• _Task list_
[a] List every calendar date given in the court ruling about the Quaids and the Turicchis.
[b] Write the next part of the court ruling about the Quaids and the Turicchis, starting right after its last sentence.

• _Passage to read_
Petition for order permitting service of Warren Grant deposition subpoena by publication: The Quaids’ motion first sets forth their version of the events which led up to this litigation, and then note that they have attempted for two years to depose Warren Grant, without success. They assert that he has “hired a criminal to defend his crimes against the Quaids an attorney who has obstructed all service attempts,” and that form attempts at service made by Rezac-Meyer Attorney Service have been unsuccessful. Those attempts included multiple attempts to personally serve Grant at his business and residential addresses in Beverly Hills, CA. Additionally, informal attempts were made, including phone calls and emails, which were met with resistance and threats by Grant and his attorney.

The motion proposes to publish in the Beverly Hills Courier, a weekly publication which distributes primarily in Beverly Hills, Bel-Air, Westwood, Century City, Brentwood, Holmby Hills, West Hollywood, Santa Monica, and parts of Los Angeles adjacent to the primary service areas. They assert it is a widely circulated publication in the Beverly Hills area where Grant lives and works, and he and his wife have previously been featured in the publication.

In a supporting declaration, Evgenia Quaid asserts that the Turicchis have recently entered into the record an unverified letter and declaration from Warren Grant, which the Quaids contend is incorrect and misleading. As his former clients, they seek to depose him to clarify his involvement and the veracity of the documents, claiming that it is crucial for justice that their ability to defend their property and civil rights not be prejudiced.

Opposition The Turicchis have filed opposition to the motion, incorporating by reference their opposition to the motion to compel the Grant deposition, and noting further that deposition subpoenas cannot be served by publication, and must be personally served. (Code Civ. Proc., § 2020.220, subd. (b).

Motion to strike Quaids’ deposit of advance jury fees and confirm jury trial waiver: Background The Turicchis filed their original complaint, alleging causes of action to quiet Turicchis’ title to the property against all adverse interest, including the Quaids, for declaratory relief that the Quaids had no interest in the property, on November 25, 2019. The Quaids filed their initial answer to the complaint and a cross-complaint on October 7, 2020. The face of both documents demanded a jury trial. Two Case Management Conferences had taken place prior to their appearance in the action, and a third Case Management Conference was held on November 16, 2020. At a further Case Management Conference held on February 22, 2021, the Court set an initial trial date of March 28, 2022.

• _Entries supplied_
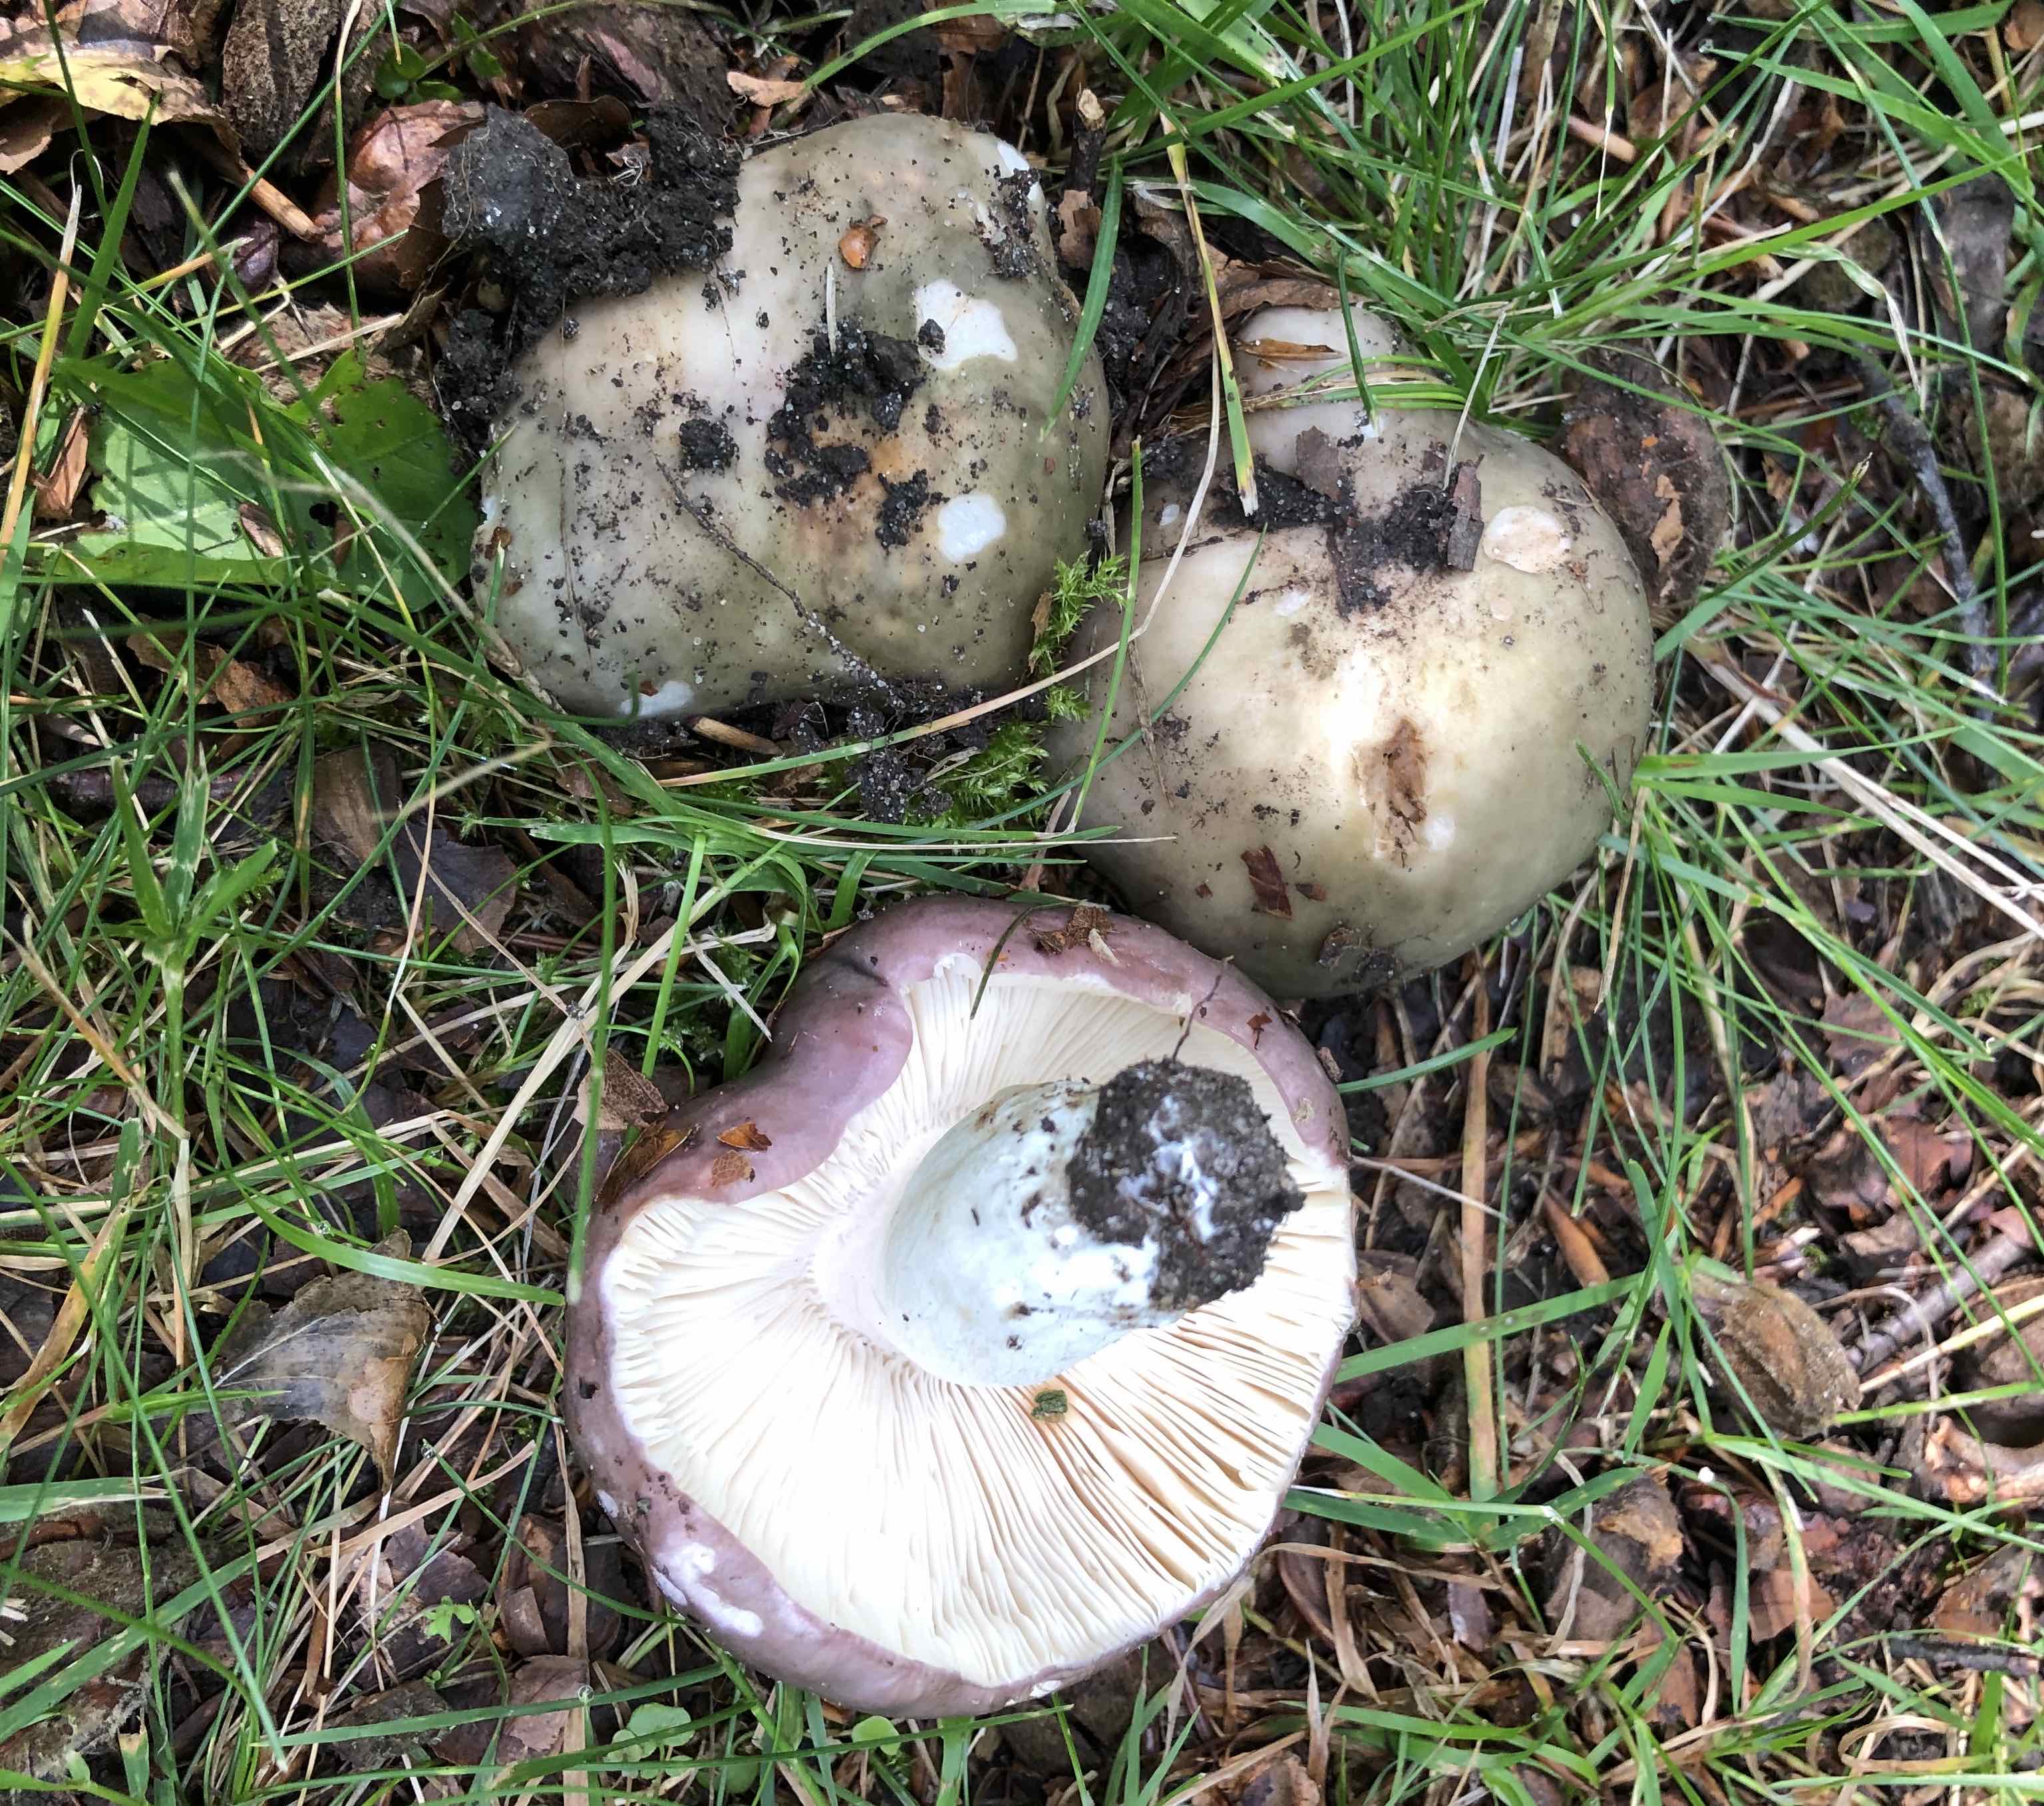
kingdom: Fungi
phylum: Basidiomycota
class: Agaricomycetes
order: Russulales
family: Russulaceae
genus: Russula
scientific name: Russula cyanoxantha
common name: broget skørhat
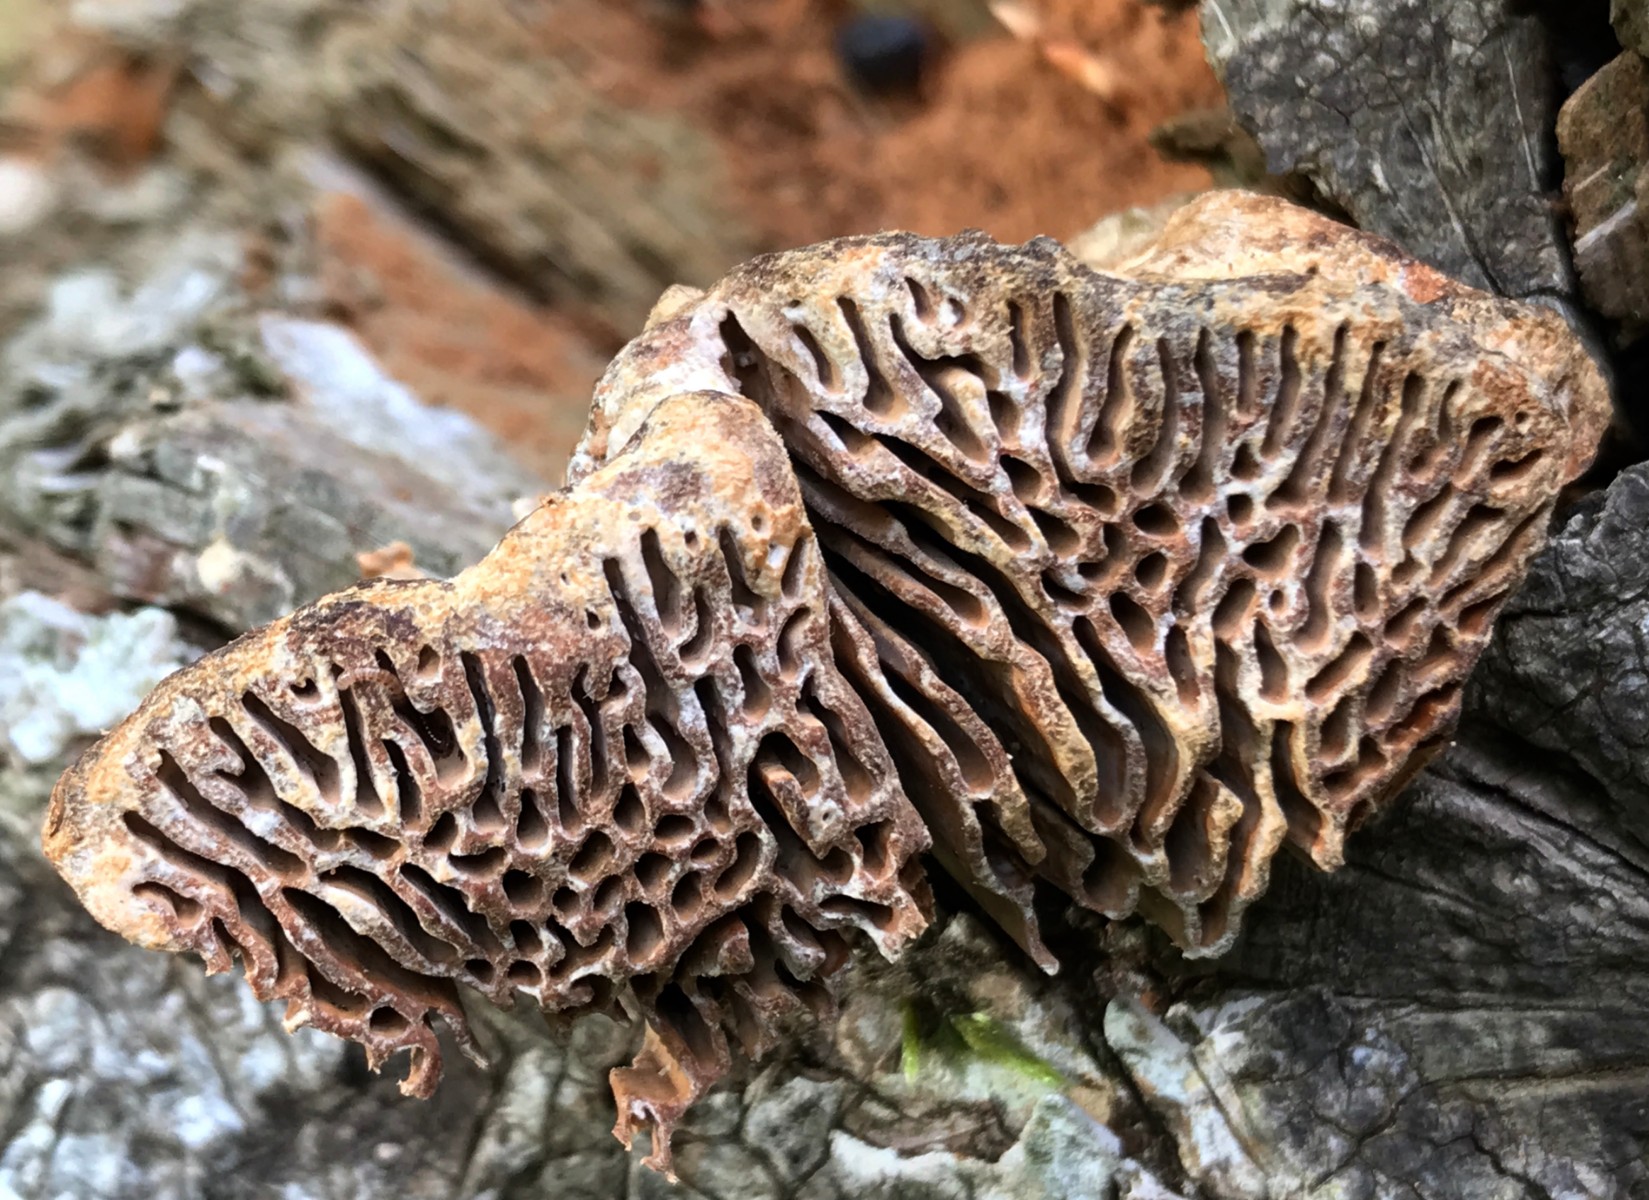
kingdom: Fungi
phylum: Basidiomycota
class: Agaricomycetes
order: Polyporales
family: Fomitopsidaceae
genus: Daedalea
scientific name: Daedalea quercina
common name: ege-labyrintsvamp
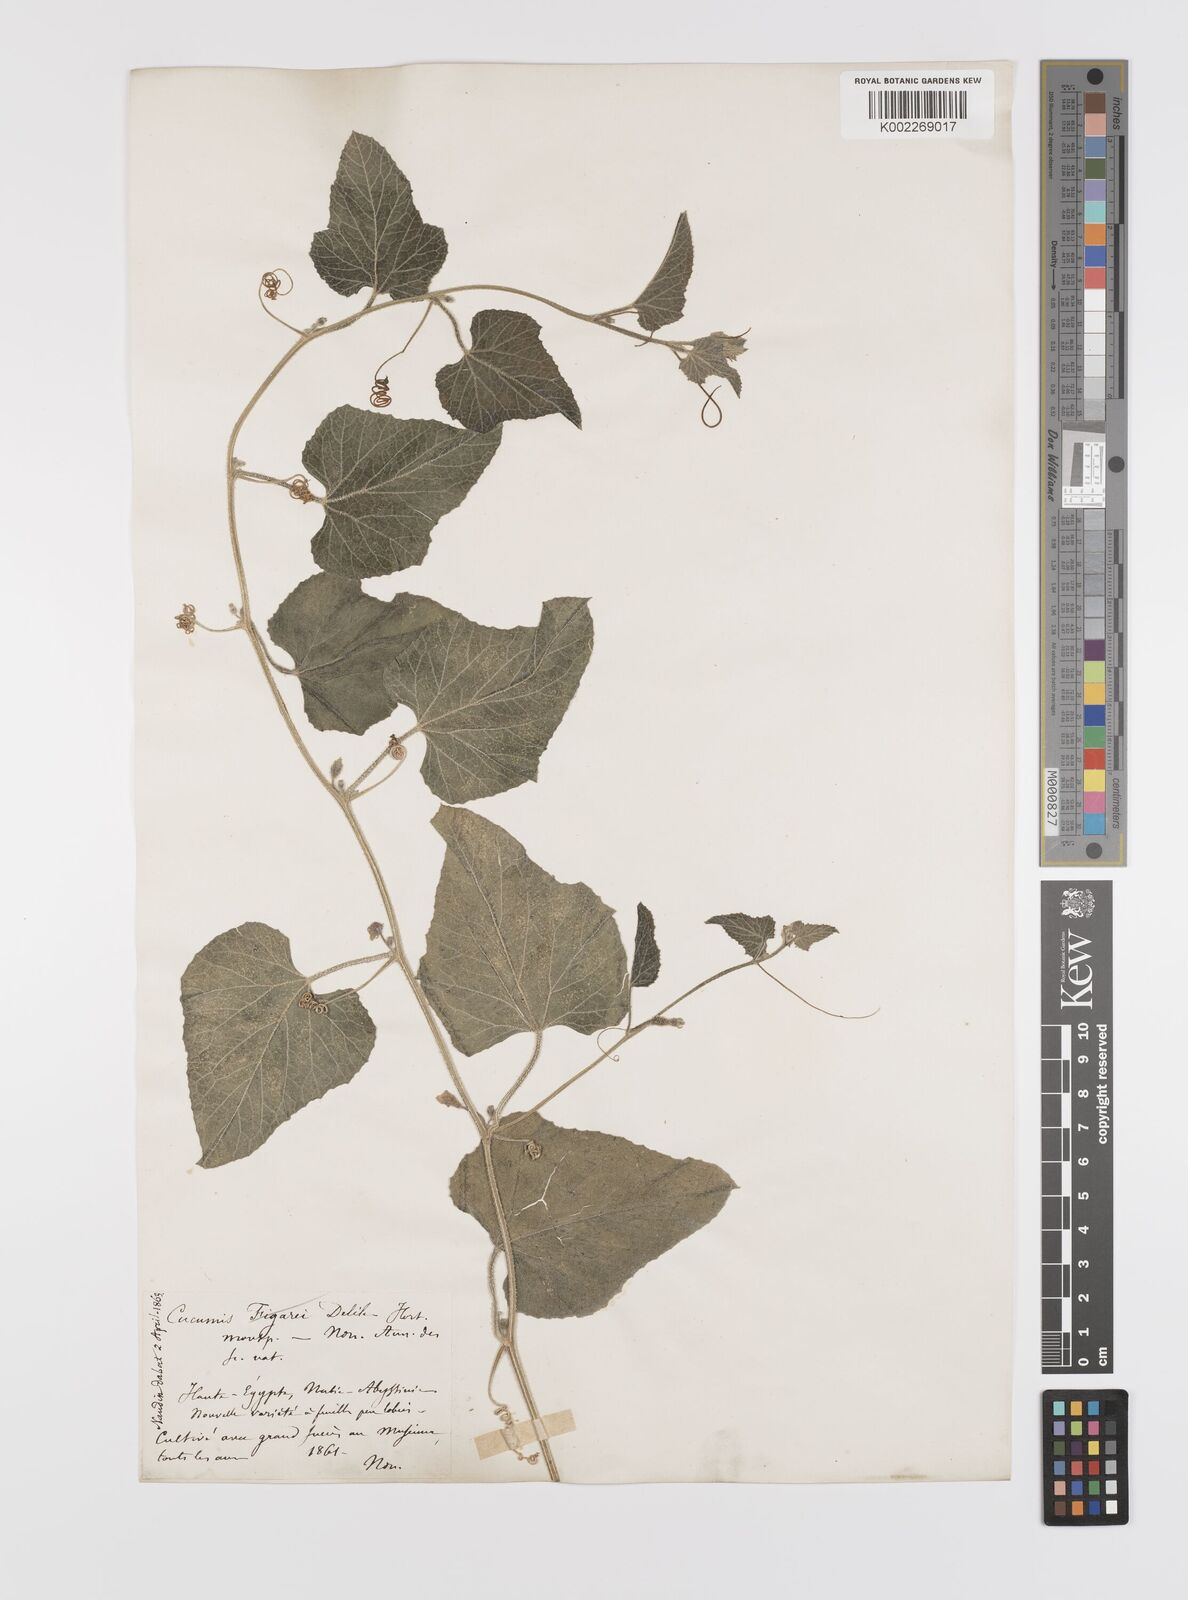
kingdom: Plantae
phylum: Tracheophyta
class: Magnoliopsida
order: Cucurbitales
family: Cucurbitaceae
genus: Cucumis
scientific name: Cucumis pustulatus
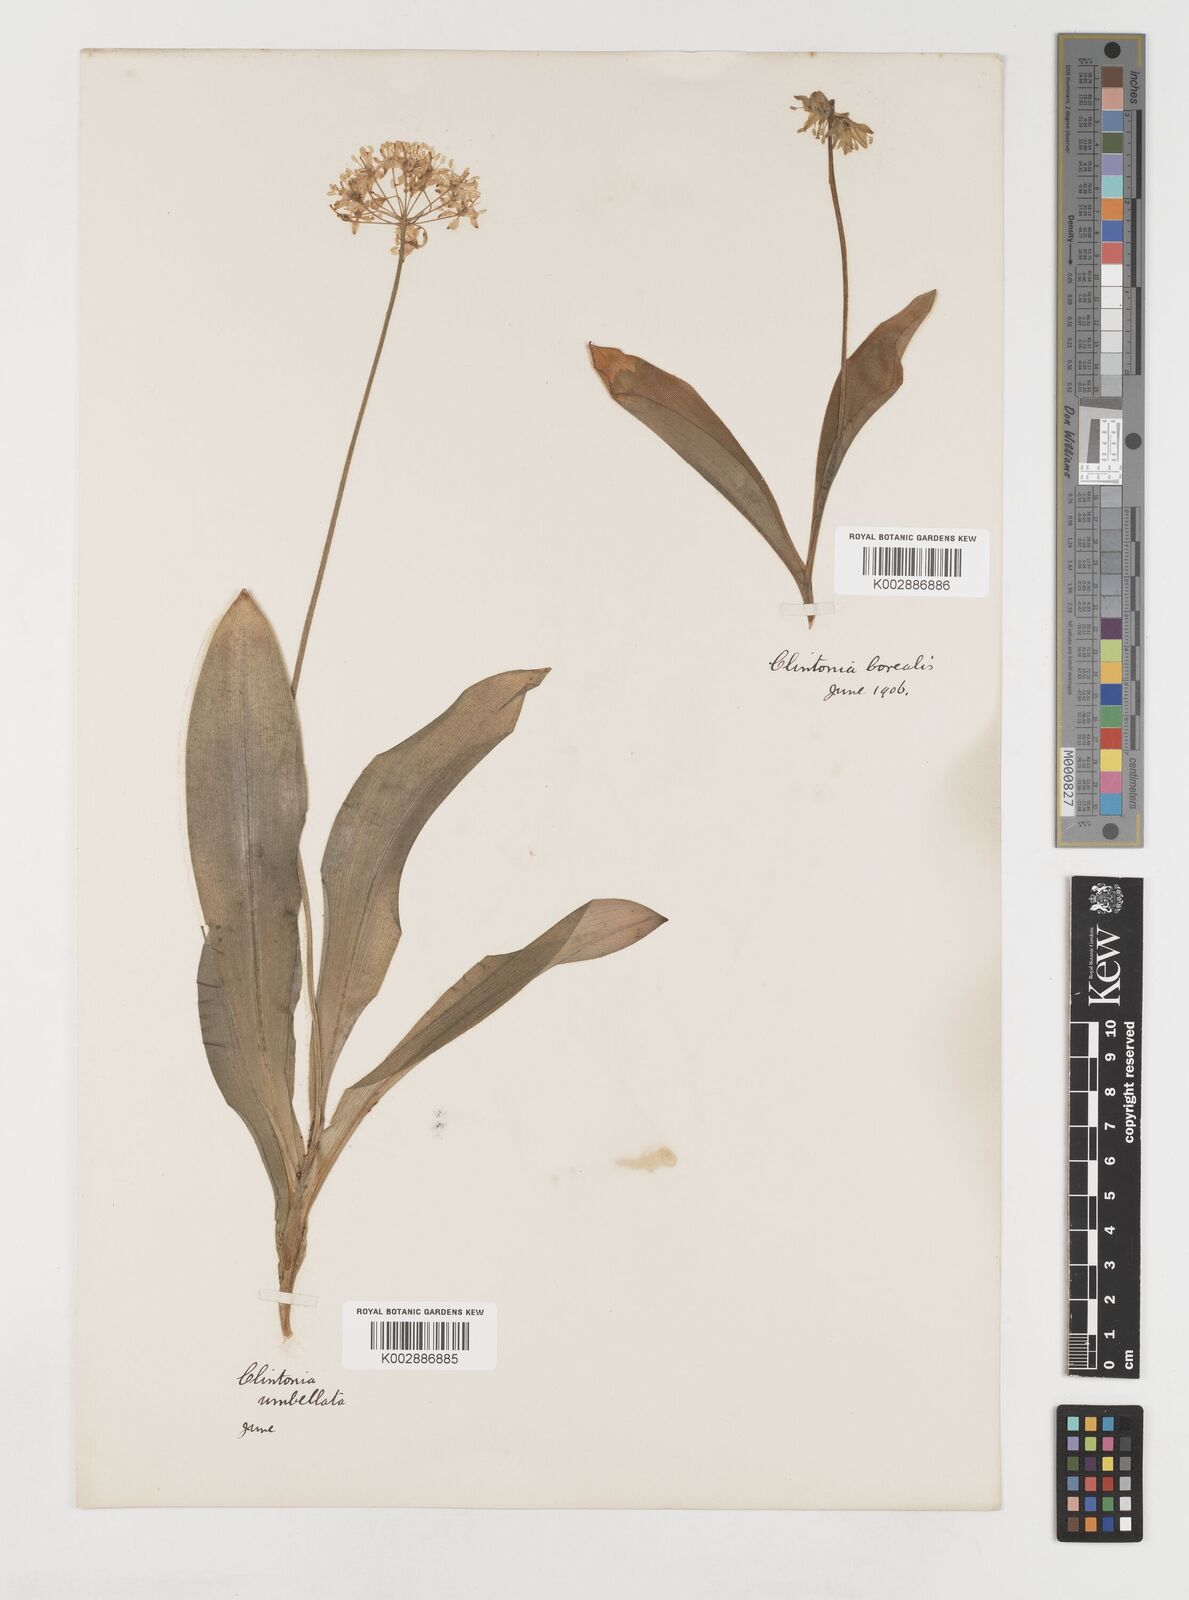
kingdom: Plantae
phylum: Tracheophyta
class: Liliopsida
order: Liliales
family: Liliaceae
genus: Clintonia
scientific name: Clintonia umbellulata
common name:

• _Results of the exercise_
[a] November 25, 2019; October 7, 2020; November 16, 2020; February 22, 2021; March 28, 2022

[b]
The Quaids filed a First Amended Cross-Complaint without leave of court on December 27, 2021, naming new parties as cross-defendants. In order to permit adequate time for the new parties to litigate the action, because the Turicchis wanted leave to file a first amended complaint, and in order to provide adequate time for the parties to consider whether engaging in mediation of the dispute might be productive, the parties stipulated, and the court on January 26, 2022, ordered that the trial date be continued to October 3, 2022, that the Quaids be granted leave of court to file the cross-complaint they had already filed, and that the Turicchis be granted leave to file their First Amended Complaint. 

The Turicchis filed their First Amended Complaint on February 14, 2022. The FAC for the first time included a legal claim for slander of title, for which a right to jury trial existed.

The case proceeded to be intensively litigated. Because the parties were engaged in pleading challenges in summer 2022, and still anticipated participating in mediation and filing dispositive motions, the parties again stipulated, and the Court ordered by document filed on August 5, 2022, to further continue the trial to February 6, 2023.

As a part of the ruling on multiple motions heard on November 28, 2022, the trial date was again continued to May 26, 2023.

On March 17, 2023, the Quaids filed a Notice of Deposit of Advance Jury Fees. Shortly thereafter, the Quaids substituted counsel into the action on their behalf on April 10, 2023. In order to provide new counsel an adequate time to prepare their case, the trial was continued after hearing on April 19, 2023, to November 6, 2023. The case continued to be intensively litigated by the parties, and the Court again on October 9, 2023 granted a motion to continue the trial date, setting the Trial Confirmation Conference for June 24, 2024. After multiple substitutions of attorneys, the Quaids once again became in pro per in this action on March 12, 2024. Because of the condition of its own calendar, the Court on June 3, 2024, in the course of a law and motion hearing held on that date, vacated and reset the Trial Confirmation Conference for August 12, 2024.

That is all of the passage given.